PROMPT: Copy every line of the records below where the word "World" occurs.

Data items
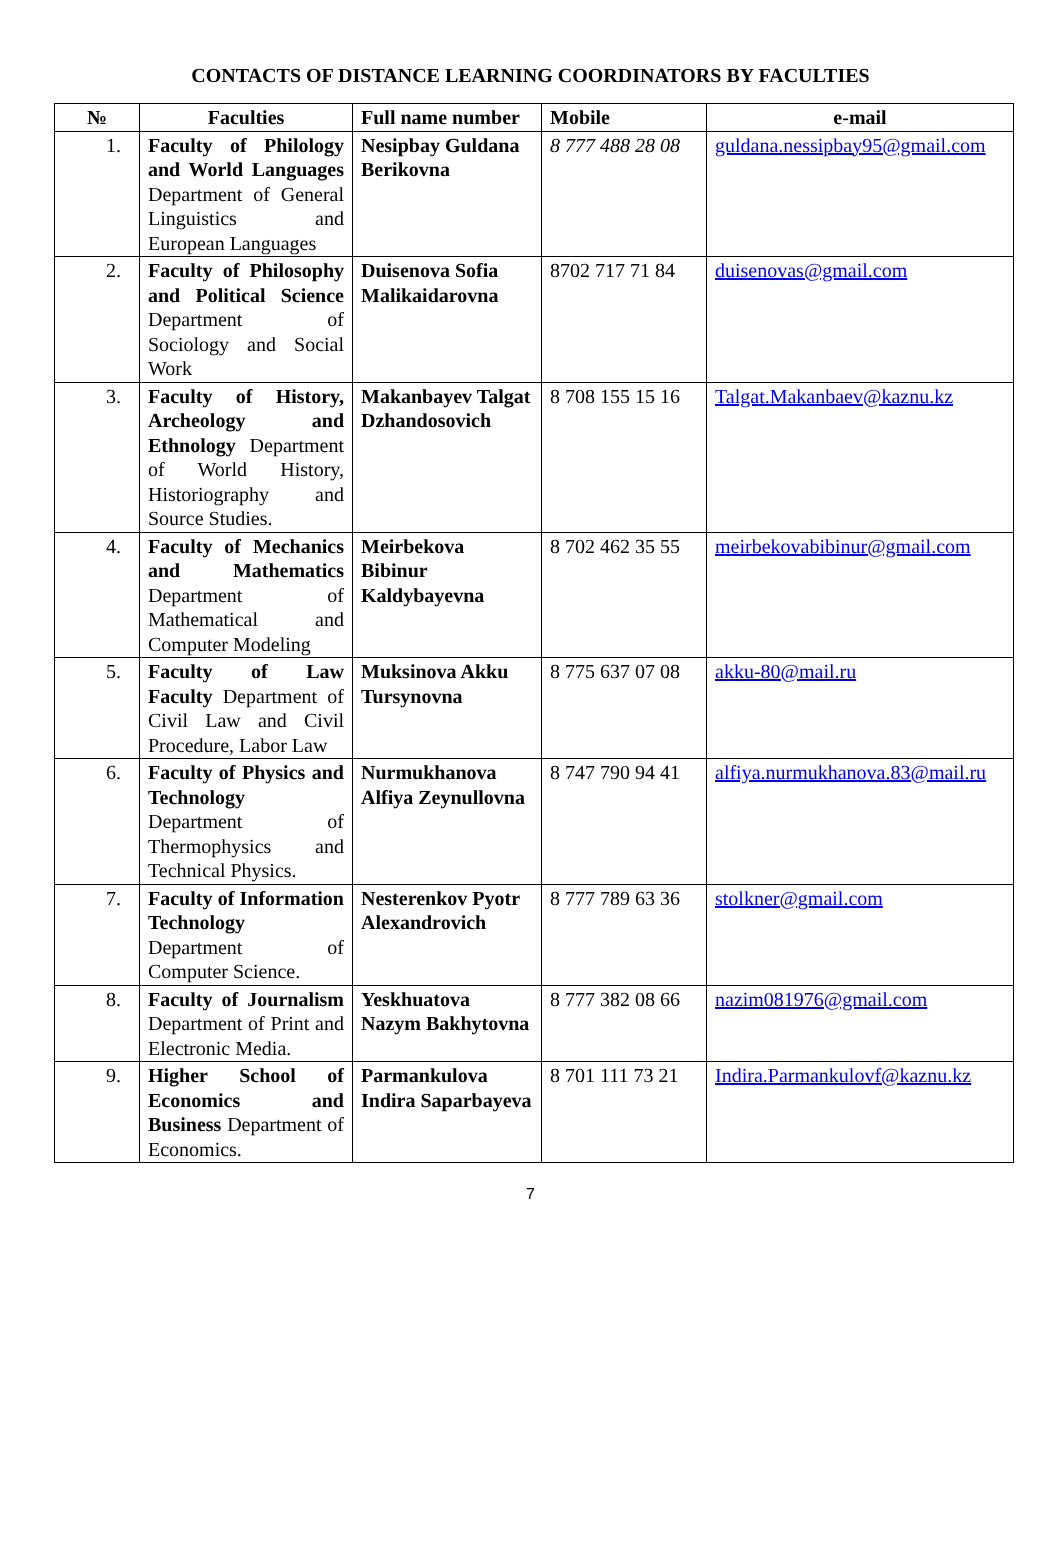CONTACTS OF DISTANCE LEARNING COORDINATORS BY FACULTIES
| № | Faculties | Full name number | Mobile | e-mail |
| --- | --- | --- | --- | --- |
| 1. | Faculty of Philology and World Languages Department of General Linguistics and European Languages | Nesipbay Guldana Berikovna | 8 777 488 28 08 | guldana.nessipbay95@gmail.com |
| 2. | Faculty of Philosophy and Political Science Department of Sociology and Social Work | Duisenova Sofia Malikaidarovna | 8702 717 71 84 | duisenovas@gmail.com |
| 3. | Faculty of History, Archeology and Ethnology Department of World History, Historiography and Source Studies. | Makanbayev Talgat Dzhandosovich | 8 708 155 15 16 | Talgat.Makanbaev@kaznu.kz |
| 4. | Faculty of Mechanics and Mathematics Department of Mathematical and Computer Modeling | Meirbekova Bibinur Kaldybayevna | 8 702 462 35 55 | meirbekovabibinur@gmail.com |
| 5. | Faculty of Law Faculty Department of Civil Law and Civil Procedure, Labor Law | Muksinova Akku Tursynovna | 8 775 637 07 08 | akku-80@mail.ru |
| 6. | Faculty of Physics and Technology Department of Thermophysics and Technical Physics. | Nurmukhanova Alfiya Zeynullovna | 8 747 790 94 41 | alfiya.nurmukhanova.83@mail.ru |
| 7. | Faculty of Information Technology Department of Computer Science. | Nesterenkov Pyotr Alexandrovich | 8 777 789 63 36 | stolkner@gmail.com |
| 8. | Faculty of Journalism Department of Print and Electronic Media. | Yeskhuatova Nazym Bakhytovna | 8 777 382 08 66 | nazim081976@gmail.com |
| 9. | Higher School of Economics and Business Department of Economics. | Parmankulova Indira Saparbayeva | 8 701 111 73 21 | Indira.Parmankulovf@kaznu.kz |
7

RESPONSE AREA:
| 1. | Faculty of Philology and World Languages Department of General Linguistics and European Languages | Nesipbay Guldana Berikovna | 8 777 488 28 08 | guldana.nessipbay95@gmail.com |
| 3. | Faculty of History, Archeology and Ethnology Department of World History, Historiography and Source Studies. | Makanbayev Talgat Dzhandosovich | 8 708 155 15 16 | Talgat.Makanbaev@kaznu.kz |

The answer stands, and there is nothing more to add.